Monday, 1 August 2011

The trouble with outsourcing.

Outsourcing is sometimes more hassle than it is worth.


Jul 30th 2011
from the print edition




WHEN Ford’s River Rouge Plant was completed in 1928 it boasted everything it needed to turn raw materials into finished cars: 100,000 workers, 16m square feet of factory floor, 100 miles of railway track and its own docks and furnaces. Today it is still Ford’s largest plant, but only a shadow of its former glory. Most of the parts are made by sub-contractors and merely fitted together by the plant’s 6,000 workers. The local steel mill is run by a Russian company, Severstal.


Outsourcing has transformed global business. Over the past few decades companies have contracted out everything from mopping the floors to spotting the flaws in their internet security. TPI, a company that specialises in the sector, estimates that $100 billion-worth of new contracts are signed every year. Oxford Economics reckons that in Britain, one of the world’s most mature economies, 10% of workers work in “outsourced” jobs and companies spend $200 billion a year on outsourcing. Even war is being outsourced: America employs more contract workers in Afghanistan than regular troops.


Can the outsourcing boom go on indefinitely? And is the practice as useful as its advocates claim, or is the popular suspicion that it leads to cut corners?


There are signs that outsourcing often goes wrong, and that companies are rethinking their approach to it.


Poor figures in the Americas (ie, mostly the United States) dragged down the average: the value of contracts there was 50% lower in the second quarter of 2011 than in the first half of 2010. This is partly explained by America’s gloomy economy, but even more by the maturity of the market: TPI suspects that much of what can sensibly be outsourced already has been.

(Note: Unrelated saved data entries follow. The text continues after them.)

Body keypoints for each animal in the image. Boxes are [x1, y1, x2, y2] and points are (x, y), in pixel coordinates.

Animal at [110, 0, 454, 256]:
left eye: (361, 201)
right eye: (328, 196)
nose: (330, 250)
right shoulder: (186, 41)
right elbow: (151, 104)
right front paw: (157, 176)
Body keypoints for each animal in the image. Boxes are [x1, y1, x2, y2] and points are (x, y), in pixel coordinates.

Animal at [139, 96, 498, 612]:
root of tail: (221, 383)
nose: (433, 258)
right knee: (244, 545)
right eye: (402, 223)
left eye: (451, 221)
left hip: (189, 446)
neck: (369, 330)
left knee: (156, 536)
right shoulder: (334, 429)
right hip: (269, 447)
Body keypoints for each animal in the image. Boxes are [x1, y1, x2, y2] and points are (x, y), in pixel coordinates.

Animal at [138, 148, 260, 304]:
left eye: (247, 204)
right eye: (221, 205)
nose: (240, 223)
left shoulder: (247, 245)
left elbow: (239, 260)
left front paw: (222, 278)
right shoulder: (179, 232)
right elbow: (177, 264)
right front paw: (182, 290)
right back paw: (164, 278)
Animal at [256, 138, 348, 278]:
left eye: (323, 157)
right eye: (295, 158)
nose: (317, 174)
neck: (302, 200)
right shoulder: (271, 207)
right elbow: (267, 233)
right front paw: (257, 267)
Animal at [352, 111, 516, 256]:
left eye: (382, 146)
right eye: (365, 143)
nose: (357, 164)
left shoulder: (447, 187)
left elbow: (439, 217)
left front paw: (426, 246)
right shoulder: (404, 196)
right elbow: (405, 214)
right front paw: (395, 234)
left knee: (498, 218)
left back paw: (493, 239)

Some of the worst business disasters of recent years have been caused or aggravated by outsourcing. Eight years ago Boeing, America’s biggest aeroplane-maker, decided to follow the example of car firms and hire contractors to do most of the hard work on its new 787 Dreamliner. The result was a nightmare. Some of the parts did not fit together. Some of the dozens of sub-contractors failed to deliver their components on time, despite having sub-contracted their work to sub-sub-contractors. Boeing had to take over some of the sub-contractors to prevent them from collapsing. If the Dreamliner starts rolling off the production line towards the end of this year, as Boeing promises, it will be billions over budget and three years behind schedule.


Outsourcing can go wrong in a colourful variety of ways. Sometimes companies squeeze their contractors so hard that they are forced to cut corners. (This is a big problem in the car industry, where a handful of global firms can bully the 80,000 parts-makers.) Sometimes vendors overpromise in order to win a contract and then fail to deliver. Sometimes both parties write sloppy contracts. And some companies undermine their overall strategies with injudicious outsourcing. Service companies, for example, contract out customer complaints to foreign call centres and then wonder why their customers hate them.

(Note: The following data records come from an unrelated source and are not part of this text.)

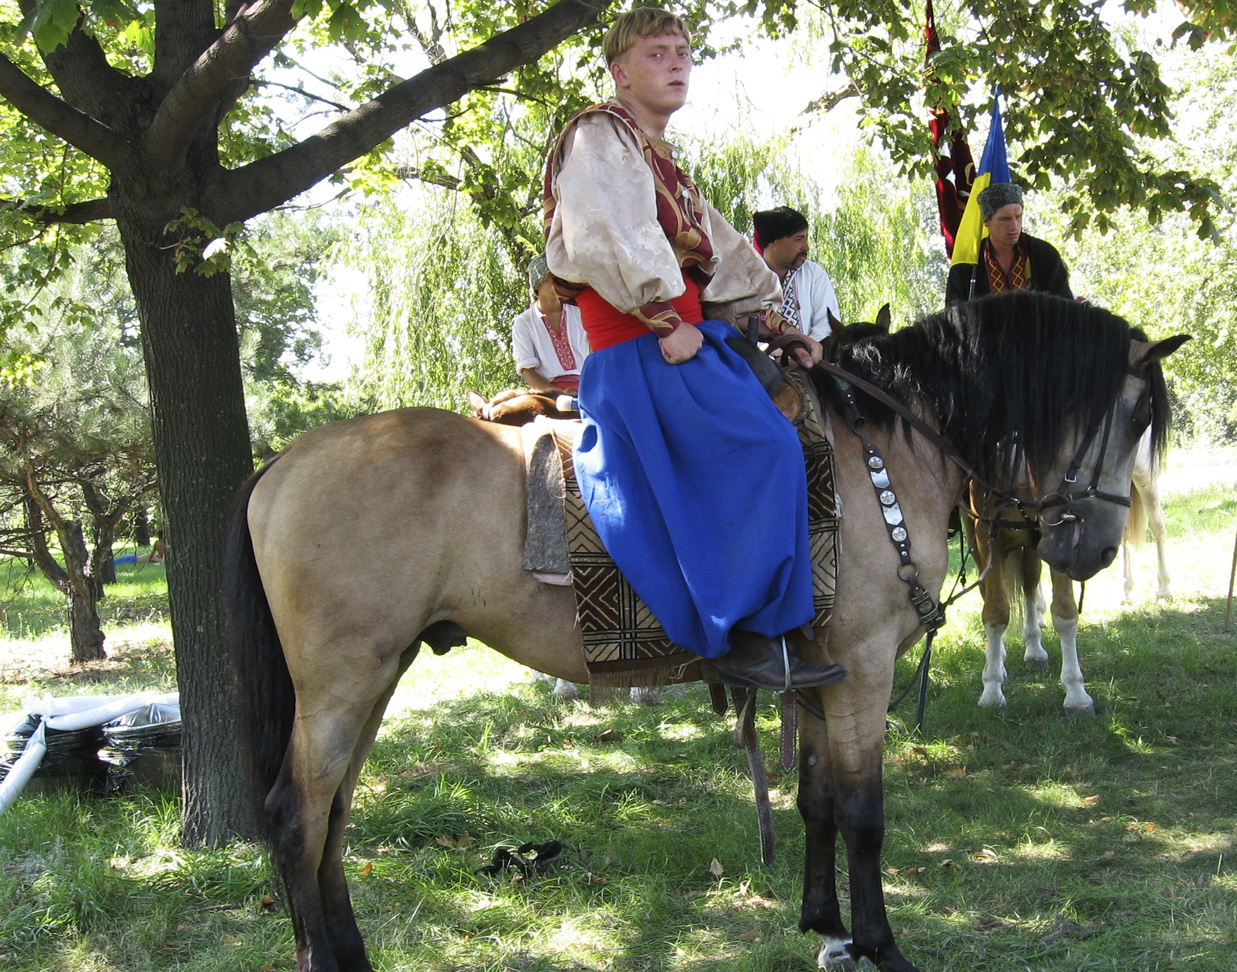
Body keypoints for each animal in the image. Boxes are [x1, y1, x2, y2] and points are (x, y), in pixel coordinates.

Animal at [225, 291, 1187, 969]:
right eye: (1134, 414)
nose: (1094, 548)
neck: (885, 439)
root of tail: (283, 461)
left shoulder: (818, 677)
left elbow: (816, 801)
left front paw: (825, 925)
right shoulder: (864, 670)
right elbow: (864, 813)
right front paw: (880, 945)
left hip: (376, 676)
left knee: (334, 818)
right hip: (342, 682)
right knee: (297, 817)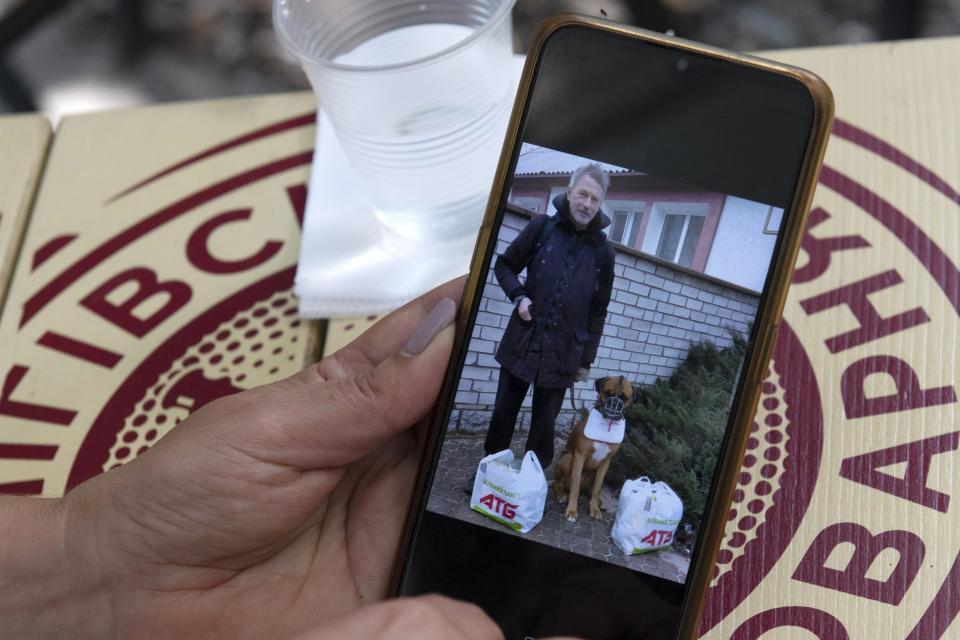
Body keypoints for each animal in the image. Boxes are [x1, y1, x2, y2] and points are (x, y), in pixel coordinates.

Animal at [552, 378, 632, 524]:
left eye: (624, 397)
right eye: (608, 393)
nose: (614, 405)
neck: (607, 425)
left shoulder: (606, 462)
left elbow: (597, 488)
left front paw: (594, 508)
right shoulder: (579, 456)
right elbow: (575, 487)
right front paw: (572, 511)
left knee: (591, 490)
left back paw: (599, 502)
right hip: (568, 458)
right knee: (559, 483)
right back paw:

When outsourcing goes wrong, it is the devil to put right. When companies outsource a job, they typically eliminate the department that used to do it. They become mixed with their contractors, handing over sensitive material and inviting contractors to work alongside their own staff. Removing themselves from this mix can be tough. It is much easier to close a department than to rebuild it.


None of this means that companies are going to re-embrace the River Rouge model any time soon. Some companies, such as Boeing, are bringing more work back in-house. But the business logic behind outsourcing remains compelling, so long as it is done right. Many tasks are peripheral to a firm’s core business and can be done better and more cheaply by specialists. Cleaning is an obvious example; many back-office jobs also fit the bill. Outsourcing firms offer labour arbitrage, using cheap Indians to enter data rather than expensive Swedes. They can offer economies of scale, too. TPI points out that, for all the problems in America, outsourcing is continuing to grow in emerging markets and, more surprisingly, in Europe, where Germany and France are late converts to the idea.


Companies are rethinking outsourcing, rather than leaving it. They are dumping huge long-term deals in favour of smaller, less rigid ones. The annualised value of “mega-relationships” worth $100m or more a year fell by 62% this year compared with last. Companies are forming relationships with several outsourcers, rather than putting all their eggs in few baskets. They are signing shorter contracts, too. But still, they need to think harder about what their core business is, and what is peripheral.